Another problem with this constant complaining about adult content is the unwillingness to do something comprehensive about it. One can get creative in his own mind, but for starters and as referenced above, how about treating adult content like illegal drugs or child abusers looking to abduct and abuse children, and treating it like the predatory issue that it is from the viewpoint of a parent? What about limiting Internet time, helping direct activities in a non-helicopter parent way, or, something that may be very abnormal for so many American parents, actually spending time with your child directly in a way that involves personal communication and being an actual parent, sharing experiences with your children and helping to comprehensively form them?
Trying to avoid adult content in today’s world is foolish, and I am not saying “look at this” but rather that one must be in touch with reality.
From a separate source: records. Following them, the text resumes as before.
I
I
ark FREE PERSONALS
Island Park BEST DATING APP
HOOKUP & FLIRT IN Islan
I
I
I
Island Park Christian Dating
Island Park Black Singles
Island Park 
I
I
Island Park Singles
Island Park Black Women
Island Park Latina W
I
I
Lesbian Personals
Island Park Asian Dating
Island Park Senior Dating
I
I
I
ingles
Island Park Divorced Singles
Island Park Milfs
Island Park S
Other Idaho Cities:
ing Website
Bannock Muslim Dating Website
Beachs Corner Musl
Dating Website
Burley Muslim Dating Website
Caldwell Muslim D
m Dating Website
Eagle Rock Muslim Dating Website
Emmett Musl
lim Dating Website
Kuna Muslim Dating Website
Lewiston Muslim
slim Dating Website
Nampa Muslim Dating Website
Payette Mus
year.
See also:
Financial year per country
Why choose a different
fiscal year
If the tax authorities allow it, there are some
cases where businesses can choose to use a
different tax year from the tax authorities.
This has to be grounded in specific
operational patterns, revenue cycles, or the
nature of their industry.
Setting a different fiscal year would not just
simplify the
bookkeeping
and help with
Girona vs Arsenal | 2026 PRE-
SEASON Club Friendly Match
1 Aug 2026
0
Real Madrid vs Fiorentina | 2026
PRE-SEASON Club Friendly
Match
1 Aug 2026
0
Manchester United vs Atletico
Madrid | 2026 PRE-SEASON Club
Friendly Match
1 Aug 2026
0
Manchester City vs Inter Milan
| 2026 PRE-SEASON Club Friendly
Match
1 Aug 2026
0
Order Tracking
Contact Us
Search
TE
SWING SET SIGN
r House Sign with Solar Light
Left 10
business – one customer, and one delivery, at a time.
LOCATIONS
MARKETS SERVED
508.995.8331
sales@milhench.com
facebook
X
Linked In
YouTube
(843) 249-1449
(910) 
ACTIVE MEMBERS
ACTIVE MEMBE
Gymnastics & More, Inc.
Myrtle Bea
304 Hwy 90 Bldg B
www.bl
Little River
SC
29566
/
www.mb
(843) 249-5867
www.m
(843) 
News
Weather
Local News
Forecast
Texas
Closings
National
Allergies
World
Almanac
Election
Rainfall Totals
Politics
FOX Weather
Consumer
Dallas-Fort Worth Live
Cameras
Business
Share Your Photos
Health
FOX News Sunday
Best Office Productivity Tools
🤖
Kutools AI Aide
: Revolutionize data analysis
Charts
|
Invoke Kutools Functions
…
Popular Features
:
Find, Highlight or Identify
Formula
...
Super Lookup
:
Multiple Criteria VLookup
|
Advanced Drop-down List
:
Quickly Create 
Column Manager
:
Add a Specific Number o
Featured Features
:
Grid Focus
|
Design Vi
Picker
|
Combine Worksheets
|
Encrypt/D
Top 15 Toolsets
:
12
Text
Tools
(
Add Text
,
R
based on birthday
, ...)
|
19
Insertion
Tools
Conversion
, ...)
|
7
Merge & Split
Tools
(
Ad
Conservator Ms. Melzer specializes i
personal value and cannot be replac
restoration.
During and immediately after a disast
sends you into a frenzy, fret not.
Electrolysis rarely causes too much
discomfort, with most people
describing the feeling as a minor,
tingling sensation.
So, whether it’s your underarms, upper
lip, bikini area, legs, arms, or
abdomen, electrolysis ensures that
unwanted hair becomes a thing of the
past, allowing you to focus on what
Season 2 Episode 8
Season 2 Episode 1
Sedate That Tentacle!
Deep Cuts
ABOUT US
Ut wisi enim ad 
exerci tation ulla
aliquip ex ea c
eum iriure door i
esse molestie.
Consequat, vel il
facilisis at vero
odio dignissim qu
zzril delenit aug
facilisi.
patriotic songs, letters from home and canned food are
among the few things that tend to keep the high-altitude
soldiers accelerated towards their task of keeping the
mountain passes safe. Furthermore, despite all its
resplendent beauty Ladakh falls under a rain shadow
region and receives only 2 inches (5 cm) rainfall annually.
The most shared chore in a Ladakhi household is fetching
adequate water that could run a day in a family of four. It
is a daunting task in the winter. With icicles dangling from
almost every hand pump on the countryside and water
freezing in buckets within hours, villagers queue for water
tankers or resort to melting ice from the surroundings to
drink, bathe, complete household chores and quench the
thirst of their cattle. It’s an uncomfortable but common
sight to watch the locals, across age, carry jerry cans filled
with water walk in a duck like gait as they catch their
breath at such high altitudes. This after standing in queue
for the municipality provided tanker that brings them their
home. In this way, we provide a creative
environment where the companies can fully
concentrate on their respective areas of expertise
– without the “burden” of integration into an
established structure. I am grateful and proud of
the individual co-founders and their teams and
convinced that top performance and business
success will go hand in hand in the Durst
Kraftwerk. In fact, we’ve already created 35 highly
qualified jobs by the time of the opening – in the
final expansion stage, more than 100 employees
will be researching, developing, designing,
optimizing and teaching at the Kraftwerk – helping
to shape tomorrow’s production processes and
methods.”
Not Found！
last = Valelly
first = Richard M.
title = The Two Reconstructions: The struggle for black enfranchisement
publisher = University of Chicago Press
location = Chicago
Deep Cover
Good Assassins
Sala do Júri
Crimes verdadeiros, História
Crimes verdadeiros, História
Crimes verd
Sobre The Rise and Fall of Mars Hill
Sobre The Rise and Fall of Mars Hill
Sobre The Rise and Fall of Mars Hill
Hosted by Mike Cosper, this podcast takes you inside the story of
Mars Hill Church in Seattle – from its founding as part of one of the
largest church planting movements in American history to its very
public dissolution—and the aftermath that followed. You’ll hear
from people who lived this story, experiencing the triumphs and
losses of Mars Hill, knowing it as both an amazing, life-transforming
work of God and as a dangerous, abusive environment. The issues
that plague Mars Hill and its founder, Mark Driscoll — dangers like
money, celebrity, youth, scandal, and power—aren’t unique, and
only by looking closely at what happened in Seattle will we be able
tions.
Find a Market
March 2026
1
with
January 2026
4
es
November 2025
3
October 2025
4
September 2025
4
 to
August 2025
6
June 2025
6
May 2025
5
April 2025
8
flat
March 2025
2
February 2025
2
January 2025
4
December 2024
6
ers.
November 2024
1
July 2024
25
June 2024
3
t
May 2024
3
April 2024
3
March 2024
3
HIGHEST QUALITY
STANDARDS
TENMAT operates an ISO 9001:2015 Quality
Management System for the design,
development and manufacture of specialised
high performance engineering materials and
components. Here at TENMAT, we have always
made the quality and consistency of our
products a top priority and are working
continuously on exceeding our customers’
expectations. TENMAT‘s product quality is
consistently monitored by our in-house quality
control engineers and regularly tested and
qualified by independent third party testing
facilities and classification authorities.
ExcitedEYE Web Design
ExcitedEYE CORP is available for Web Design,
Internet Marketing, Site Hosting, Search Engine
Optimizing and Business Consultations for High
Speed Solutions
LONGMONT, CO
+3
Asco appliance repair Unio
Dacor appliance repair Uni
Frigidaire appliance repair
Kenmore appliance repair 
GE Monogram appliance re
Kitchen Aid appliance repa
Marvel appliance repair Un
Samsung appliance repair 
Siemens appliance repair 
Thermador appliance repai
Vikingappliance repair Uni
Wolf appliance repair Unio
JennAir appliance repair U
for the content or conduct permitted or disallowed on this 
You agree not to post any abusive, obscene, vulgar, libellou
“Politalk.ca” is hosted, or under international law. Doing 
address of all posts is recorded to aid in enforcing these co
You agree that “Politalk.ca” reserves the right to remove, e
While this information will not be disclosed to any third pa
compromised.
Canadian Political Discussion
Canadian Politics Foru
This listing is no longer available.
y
Instead of trying to hide from problems, one must help children learn to deal with them. This lesson is as old as time, for even the pagan Siddharta Gautama, the founder of Buddhism, experienced an existential crisis when he saw a poor person by accident for the first time, as the story goes that his father always tried to hide him from seeing poor people because he did not want his son to see how difficult life can be.
The mere existence of such content is proof of the reality of a fallen world. One does not unnecessarily expose oneself to it, but to leave one unprepared and not aware of and how to deal with it is also a form of mistreatment as experience helps with formation. One can read about pushups, but doing pushups makes one a strong person.
The same can be said here. Instead of bewailing the heathenry of society, one might want to instead prepare one’s children to face it, to be honest about the state of affairs, and see things for what they are, as that is usually the best way to face anything, and if Christianity is going to mean seeking and pursuing the sublime and not nationalistic impulses or personal goals, then Christians must deal in reality, no matter how good or ugly it is.